Top
06/05/2023

Seçim Kampanyaları Seçmene Ne Anlatıyor?

Cumhurbaşkanlığı seçimlerinde son bir haftaya girilirken adayların seçim kampanyalarının temposu da yükseldi. Bu süreçte adaylar birbirinden farklı kampanya stratejileri izleyerek hem kendi tabanlarını konsolide etmeyi hedefledi hem de kararsız ve akışkan seçmenden pay almaya çalıştı. Kılıçdaroğlu muhalefette olmanın getirdiği imkanlarla daha çok iktidar eleştirisine odaklandı ve geleceğe yönelik sözler verdi. Erdoğan ise yirmi yıllık iktidarın getirdiği imkanlarla icraatlere odaklandı ve "söz uçar eser kalır" stratejisi benimsedi.

Millet İttifakı: Geleceğe Yönelik Verilen Sözler
Millet ittifakı uzun süren aday tartışmaları sırasında aslında seçim stratejilerinin de ipucunu vermişti. Her meselenin üzerinde uzun tartışmaların yaşandığı, mutabakat arayışı olsa da aslında fikir ayrılıklarının ittifakın doğal bir parçası olduğuna dair bir söylem inşa edilmişti. Öyle ki ittifak içinde "Kılıçdaroğlu aday olmasın" kampanyaları yürütülmüş, Akşener'in masadan kalkması ve geri dönüşü gibi krizler yaşanmış ve bunların hepsi "doğal" karşılanmıştı. Bu süreç bir kısım seçmenin zihninde koalisyon hükümetleri canlandırmasına sebep olarak olumsuz iz bıraktı.

Adaylık ilanının ardından Kılıçdaroğlu farklı muhalif kesimleri toparlayıcı, birleştirici bir kampanya stratejisi benimsedi. Kendisine ağır ithamlarda bulunan bazı gazeteci ve sanatçılar dahi eleştirilerini seçimlere kadar dillendirmeyeceklerini vurguladı. "Sana söz yine baharlar gelecek" sloganıyla üretilen kampanya çalışmalarında seçmene parlak ve mutlu bir gelecek vaad edildi. Çiçek açmış bir ağaç imgesinin kullanıldığı filmde Kılıçdaroğlu, ülkenin geleceğine ilişkin umut veren bir kahraman olarak konumlandırılıyordu. Film, teknik olarak ve ürettiği anlamlar açısından başarılıydı ve muhalif seçmen tarafından olumlu karşılandı.

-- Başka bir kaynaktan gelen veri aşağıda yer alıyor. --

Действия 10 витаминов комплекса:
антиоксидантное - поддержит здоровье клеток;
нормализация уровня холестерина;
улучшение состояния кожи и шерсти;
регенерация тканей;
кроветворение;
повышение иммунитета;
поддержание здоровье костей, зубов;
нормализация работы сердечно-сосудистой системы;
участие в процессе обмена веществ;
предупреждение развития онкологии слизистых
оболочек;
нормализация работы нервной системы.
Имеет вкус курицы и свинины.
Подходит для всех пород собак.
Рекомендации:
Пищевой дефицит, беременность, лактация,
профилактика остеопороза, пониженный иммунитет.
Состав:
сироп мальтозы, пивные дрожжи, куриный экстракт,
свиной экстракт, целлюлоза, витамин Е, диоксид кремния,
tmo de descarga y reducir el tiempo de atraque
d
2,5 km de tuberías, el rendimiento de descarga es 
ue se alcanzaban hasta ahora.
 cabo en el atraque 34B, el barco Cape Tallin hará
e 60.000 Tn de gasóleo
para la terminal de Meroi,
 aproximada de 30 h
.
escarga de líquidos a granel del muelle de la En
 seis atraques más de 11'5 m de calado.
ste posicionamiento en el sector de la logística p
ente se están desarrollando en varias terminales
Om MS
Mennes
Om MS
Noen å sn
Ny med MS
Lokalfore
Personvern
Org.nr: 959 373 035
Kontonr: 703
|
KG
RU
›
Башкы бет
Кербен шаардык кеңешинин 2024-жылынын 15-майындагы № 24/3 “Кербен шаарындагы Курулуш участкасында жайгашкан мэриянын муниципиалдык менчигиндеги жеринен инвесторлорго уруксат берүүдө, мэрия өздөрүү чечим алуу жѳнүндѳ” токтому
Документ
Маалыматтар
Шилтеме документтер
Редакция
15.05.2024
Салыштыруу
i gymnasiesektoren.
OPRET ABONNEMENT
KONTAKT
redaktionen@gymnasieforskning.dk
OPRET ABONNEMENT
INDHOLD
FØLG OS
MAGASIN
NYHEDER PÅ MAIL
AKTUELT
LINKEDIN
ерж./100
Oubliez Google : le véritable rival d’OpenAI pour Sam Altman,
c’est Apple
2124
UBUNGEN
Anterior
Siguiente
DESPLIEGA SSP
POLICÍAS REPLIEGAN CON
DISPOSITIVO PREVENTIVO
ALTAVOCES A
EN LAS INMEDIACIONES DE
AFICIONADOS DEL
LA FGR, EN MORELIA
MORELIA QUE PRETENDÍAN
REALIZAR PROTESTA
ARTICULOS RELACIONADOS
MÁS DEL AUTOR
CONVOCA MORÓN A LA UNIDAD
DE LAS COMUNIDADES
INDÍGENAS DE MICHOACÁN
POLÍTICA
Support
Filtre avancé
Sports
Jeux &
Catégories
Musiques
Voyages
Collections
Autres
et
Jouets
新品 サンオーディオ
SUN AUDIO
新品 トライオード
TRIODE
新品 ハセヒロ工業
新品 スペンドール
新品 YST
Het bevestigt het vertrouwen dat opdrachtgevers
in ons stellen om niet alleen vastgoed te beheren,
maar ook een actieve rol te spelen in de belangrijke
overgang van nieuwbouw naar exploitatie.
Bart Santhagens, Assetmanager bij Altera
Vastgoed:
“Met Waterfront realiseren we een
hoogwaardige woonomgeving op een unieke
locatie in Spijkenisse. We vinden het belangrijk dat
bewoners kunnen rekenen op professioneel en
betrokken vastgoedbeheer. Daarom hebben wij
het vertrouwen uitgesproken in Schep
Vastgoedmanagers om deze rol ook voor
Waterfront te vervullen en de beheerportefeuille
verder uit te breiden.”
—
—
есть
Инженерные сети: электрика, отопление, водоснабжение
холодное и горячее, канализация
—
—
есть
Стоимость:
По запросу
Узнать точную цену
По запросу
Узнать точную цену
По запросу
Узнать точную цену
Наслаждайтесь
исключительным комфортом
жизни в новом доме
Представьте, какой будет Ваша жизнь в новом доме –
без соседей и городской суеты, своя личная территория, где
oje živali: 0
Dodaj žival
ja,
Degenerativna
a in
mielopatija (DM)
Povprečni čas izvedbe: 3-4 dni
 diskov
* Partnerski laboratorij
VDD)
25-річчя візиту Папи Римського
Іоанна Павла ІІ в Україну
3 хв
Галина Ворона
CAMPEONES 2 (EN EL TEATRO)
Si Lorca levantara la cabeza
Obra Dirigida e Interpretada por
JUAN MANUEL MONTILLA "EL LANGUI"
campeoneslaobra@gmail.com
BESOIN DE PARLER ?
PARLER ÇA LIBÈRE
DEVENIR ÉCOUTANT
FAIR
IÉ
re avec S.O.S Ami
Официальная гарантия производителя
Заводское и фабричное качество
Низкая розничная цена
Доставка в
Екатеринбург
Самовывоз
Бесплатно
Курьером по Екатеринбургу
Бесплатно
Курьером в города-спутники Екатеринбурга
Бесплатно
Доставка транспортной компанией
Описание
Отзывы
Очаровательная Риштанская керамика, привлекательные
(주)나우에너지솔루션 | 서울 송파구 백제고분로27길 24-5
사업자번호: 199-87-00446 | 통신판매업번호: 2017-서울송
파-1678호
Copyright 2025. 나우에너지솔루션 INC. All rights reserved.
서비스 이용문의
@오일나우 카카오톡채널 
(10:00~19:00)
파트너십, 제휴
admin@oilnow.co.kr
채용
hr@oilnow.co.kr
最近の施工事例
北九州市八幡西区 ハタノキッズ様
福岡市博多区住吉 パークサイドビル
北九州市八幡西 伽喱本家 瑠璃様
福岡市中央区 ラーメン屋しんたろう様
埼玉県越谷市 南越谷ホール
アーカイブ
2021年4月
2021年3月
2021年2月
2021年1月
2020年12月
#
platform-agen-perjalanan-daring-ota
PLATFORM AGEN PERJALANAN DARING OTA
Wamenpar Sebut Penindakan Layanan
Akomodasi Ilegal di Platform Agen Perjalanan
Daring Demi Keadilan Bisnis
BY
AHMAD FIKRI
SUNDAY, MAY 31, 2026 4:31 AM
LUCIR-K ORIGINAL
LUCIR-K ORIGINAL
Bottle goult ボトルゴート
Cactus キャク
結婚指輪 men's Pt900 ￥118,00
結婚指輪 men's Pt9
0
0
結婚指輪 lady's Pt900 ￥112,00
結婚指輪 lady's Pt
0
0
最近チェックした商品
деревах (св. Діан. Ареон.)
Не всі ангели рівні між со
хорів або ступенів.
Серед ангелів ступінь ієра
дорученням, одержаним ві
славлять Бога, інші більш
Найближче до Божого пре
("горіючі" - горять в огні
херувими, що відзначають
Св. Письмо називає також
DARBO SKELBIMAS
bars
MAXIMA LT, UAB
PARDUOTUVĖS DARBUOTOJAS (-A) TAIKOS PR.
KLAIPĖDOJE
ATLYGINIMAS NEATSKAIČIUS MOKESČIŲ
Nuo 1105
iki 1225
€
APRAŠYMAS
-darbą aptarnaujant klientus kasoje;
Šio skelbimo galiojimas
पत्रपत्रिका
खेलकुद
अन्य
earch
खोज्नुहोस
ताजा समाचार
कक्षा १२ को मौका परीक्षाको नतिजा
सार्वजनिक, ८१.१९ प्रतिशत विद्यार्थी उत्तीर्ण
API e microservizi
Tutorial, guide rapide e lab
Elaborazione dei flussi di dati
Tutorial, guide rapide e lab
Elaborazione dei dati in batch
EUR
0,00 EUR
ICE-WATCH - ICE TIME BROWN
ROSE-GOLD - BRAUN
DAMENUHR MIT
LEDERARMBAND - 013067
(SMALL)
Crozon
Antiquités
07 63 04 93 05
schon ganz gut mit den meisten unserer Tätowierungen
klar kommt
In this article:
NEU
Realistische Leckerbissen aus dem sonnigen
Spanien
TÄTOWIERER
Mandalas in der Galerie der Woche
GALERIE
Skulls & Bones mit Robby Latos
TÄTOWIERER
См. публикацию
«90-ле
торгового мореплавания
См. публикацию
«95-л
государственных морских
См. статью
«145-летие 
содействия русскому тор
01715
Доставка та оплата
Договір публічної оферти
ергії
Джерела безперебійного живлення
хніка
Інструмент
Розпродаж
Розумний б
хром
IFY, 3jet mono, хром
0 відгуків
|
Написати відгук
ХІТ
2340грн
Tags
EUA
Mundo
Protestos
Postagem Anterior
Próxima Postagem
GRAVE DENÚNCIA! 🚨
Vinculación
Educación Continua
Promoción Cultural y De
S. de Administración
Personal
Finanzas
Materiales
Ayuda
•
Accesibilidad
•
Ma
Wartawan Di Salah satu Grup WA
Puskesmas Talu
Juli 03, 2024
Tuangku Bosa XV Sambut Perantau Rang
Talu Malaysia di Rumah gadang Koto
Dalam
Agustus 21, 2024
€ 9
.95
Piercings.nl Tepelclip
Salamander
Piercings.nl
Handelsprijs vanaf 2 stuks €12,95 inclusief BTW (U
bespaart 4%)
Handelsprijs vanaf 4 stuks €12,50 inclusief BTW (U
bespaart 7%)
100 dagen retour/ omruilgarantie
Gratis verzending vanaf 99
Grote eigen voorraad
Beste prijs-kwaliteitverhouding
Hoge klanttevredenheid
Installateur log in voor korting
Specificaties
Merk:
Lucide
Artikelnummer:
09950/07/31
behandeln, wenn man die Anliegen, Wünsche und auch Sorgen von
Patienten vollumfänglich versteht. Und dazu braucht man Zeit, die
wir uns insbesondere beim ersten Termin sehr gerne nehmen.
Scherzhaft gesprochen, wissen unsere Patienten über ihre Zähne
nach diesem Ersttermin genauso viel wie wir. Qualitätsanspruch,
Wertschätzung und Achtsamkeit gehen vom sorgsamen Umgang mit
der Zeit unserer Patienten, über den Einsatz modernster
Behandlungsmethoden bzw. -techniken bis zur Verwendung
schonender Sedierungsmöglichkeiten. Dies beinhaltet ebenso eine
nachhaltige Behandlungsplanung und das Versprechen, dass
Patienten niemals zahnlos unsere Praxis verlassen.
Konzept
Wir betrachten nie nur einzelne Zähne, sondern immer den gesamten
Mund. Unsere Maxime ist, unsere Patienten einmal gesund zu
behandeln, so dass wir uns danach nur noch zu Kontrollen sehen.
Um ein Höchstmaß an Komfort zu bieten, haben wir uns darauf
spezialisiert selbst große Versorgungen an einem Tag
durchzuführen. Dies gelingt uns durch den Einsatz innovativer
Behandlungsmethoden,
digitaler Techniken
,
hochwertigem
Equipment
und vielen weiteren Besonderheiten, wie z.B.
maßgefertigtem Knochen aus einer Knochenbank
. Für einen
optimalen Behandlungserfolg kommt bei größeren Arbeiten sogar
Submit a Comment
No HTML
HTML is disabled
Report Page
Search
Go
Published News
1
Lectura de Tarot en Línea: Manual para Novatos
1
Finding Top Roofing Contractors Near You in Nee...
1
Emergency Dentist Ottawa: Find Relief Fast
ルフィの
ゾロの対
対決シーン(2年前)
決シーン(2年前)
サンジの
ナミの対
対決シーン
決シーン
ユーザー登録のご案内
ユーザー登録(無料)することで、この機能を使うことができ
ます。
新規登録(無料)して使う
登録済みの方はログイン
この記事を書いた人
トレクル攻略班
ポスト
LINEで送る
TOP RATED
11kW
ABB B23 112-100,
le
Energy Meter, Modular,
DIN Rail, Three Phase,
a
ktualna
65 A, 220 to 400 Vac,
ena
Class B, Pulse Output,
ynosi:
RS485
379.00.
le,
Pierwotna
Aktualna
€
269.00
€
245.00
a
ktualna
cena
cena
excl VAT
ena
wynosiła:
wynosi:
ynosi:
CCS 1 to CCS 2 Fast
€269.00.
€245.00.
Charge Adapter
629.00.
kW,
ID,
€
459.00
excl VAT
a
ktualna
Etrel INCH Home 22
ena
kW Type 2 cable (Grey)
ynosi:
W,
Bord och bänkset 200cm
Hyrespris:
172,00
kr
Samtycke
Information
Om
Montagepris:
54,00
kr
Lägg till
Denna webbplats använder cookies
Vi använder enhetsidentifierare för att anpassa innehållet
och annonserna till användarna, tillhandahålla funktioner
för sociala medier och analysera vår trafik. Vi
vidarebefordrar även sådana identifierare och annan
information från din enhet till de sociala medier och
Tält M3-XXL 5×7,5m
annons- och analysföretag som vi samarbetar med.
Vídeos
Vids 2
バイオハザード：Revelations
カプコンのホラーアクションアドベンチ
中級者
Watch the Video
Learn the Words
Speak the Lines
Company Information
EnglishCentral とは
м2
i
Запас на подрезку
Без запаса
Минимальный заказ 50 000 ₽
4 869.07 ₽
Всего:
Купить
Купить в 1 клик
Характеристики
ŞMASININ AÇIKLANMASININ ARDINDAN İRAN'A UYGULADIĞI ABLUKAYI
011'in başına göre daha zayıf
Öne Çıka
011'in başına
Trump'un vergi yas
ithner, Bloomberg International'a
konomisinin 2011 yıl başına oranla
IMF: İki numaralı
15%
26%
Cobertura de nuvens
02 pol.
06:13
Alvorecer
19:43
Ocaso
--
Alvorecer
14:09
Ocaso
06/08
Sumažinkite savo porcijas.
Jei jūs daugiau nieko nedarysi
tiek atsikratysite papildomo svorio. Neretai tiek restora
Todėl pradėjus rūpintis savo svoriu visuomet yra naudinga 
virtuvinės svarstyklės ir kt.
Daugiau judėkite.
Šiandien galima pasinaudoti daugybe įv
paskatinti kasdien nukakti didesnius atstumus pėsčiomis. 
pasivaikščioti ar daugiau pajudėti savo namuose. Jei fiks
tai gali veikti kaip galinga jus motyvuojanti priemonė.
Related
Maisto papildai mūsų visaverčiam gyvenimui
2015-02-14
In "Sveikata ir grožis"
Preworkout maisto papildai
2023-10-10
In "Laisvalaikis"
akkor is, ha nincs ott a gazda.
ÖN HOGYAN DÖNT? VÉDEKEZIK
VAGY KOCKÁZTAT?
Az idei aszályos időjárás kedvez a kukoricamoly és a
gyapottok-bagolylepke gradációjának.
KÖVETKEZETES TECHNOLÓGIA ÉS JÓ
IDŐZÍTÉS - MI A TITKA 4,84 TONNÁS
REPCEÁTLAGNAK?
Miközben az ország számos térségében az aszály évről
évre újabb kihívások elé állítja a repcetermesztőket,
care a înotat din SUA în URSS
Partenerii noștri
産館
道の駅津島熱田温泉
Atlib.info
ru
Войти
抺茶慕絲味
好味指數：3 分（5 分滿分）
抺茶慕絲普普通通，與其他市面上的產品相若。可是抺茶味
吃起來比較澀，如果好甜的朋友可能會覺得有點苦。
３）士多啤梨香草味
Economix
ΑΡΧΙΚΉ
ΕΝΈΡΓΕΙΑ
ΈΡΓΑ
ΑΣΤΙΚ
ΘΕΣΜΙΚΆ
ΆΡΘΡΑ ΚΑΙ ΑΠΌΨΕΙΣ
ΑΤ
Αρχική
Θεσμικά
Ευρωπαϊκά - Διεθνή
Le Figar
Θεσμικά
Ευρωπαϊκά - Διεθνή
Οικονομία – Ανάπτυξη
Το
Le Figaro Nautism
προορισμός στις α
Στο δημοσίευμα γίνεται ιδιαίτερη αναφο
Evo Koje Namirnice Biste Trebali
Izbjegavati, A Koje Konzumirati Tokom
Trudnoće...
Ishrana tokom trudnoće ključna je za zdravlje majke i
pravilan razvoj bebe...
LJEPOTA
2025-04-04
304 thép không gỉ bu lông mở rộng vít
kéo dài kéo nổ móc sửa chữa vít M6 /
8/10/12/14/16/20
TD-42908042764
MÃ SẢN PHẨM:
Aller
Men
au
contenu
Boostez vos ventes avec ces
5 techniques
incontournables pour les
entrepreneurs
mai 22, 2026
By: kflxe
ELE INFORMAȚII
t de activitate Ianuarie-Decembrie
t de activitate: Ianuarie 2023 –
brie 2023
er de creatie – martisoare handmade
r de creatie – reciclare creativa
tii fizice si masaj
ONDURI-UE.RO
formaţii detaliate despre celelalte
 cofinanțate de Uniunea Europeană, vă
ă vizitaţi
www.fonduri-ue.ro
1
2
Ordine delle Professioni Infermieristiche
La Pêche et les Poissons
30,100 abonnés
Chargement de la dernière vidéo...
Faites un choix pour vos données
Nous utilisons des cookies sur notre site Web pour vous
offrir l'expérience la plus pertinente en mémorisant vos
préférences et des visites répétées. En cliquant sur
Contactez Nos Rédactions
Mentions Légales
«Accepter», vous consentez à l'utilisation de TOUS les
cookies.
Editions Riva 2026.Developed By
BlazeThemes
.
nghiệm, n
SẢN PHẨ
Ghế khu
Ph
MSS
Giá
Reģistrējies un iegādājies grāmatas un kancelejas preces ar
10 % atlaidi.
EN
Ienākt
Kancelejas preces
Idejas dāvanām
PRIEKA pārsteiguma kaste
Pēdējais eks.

Kampanyanın başlangıç videosunun ardından Kılıçdaroğlu'nun çalışmaları "Sana söz" sloganı üzerine odaklandı. Bu slogan üzerinden seçmene çeşitli konu başlıklarında vaadler verildi ve bunların yerine getirileceği vurgulandı. Kılıçdaroğlu kimi zaman mutfakta mütevazı bir lider olarak, kimi zaman bir tahtanın önünde bilgili, donanımlı bir lider olarak konumlandırıldı. Bu sloganın Kılıçdaroğlu açısından dezavantajlı yanı ise, seçmen nezdinde bunları gerçekleştirebilecek güvenilir bir lider olarak inanılırlığının düşük seviyede olmasıydı. Nitekim AK Parti bu zayıf noktayı tespit ederek, İstanbul ve Ankara büyükşehir belediyelerini elinde tutan CHP yönetiminin kötü performansını kullandı ve bu sloganın etkisini kırmaya çalıştı. Kılıçdaroğlu'nun hükümet tarafından yapılan vizyon projelere dair süregelen engelleyici yaklaşımı da adayın inandırıcılığını azalttı.

Kılıçdaroğlu, kampanyasında sosyal medyaya ayrı bir önem verdi. Çeşitli video içerikleri bir yana, "Alevi" başlıklı videosu 100 milyondan fazla izlendi ve çok tartışıldı. Vaatlere odaklanan bir seçim stratejisinde kimliği ön plana çıkaran bu içeriğin seçmen kararına nasıl etki edeceği tam olarak bilinmese de seçim sürecinde hassas bir konunun tartışma unsuru haline getirilmesi riskini taşıyordu. Bu çıkışa karşı Erdoğan'ın biz kimsenin kimliğiyle ilgilenmiyoruz cevabı vermesi kimlik tartışmalarının önünü kesti.